The diffuse rash in our patient was of uncertain etiology. HSV may present with dermatologic manifestations in the form of erythema multiforme. This is an immune mediated hypersensitivity reaction and in the setting of HSV, presents with oral lesions and a classic targetoid rash and typically resolves with HSV treatment. HSV esophagitis in an immunocompetent host is usually self-limiting and recurrence is rare. Rare complications such as upper GI bleed and perforation of the distal esophagus can occur without treatment.
Benefits of therapy have no clear evidence, although it has been shown to shorten duration of illness by about 6 d. Due to odynophagia, IV Acyclovir is traditionally the drug of choice which can be then transitioned to oral prodrugs such as famciclovir and valaciclovir. Cases treated with acyclovir showed clinical response in less than 3 d with complete resolution of symptoms within 4-14 d of therapy. Our case highlights the importance of keeping HSV esophagitis as one of the differential diagnosis for immunocompetent patients who present with symptoms suggestive of esophagitis.

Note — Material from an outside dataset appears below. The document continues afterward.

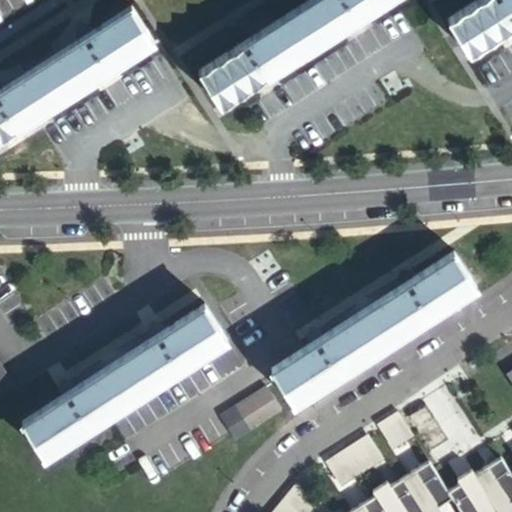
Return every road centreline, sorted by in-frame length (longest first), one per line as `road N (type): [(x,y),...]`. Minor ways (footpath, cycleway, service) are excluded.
road 1 (tertiary): [(511,178),(0,210)]
road 2 (residential): [(511,317),(324,432),(248,511)]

A healthy 43-year-old man presented with 2 wk history of dysphagia, odynophagia, and epigastric pain radiating to back that worsened with oral intake.
Esophagogastroduodenoscopy (EGD) revealed severe esophagitis with evidence of erosions and superficial bleeding in the mild esophagus. Pathology on biopsy was positive for herpes simplex virus (HSV).
With ulcerate lesions in the esophagus and odynophagia, differential is broad and includes infection, malignancy, esophageal strictures, reflux esophagitis, and eosinophilic esophagitis.
Gold standard for diagnosis is cell culture and virus isolation but PCR is preferred for its high sensitivity and specificity.
Esophagogastroduodenoscopy provides direct visualization of the ulcerate lesions that characterize HSV esophagitis.
Ulcer biopsy can confirm the disease and they usually show cowdry type A inclusion bodies which are pathognomonic for HSV related infections.
Therapy has shown to shorten duration of illness and options include intravenous acyclovir or oral famcyclovir and valacyclovir.
Very few reports exist for immunocompetent patients with HSV esophagitis. It is more common in immunocompromised hosts.
EGD is abbreviation for esophagogastroduodenoscopy.
Experiences and lessons
HSV esophagitis must be kept in the differential when any patient presents with odynophagia regardless of immune status.
This manuscript presents an interesting case and it is well written, organized, and informative.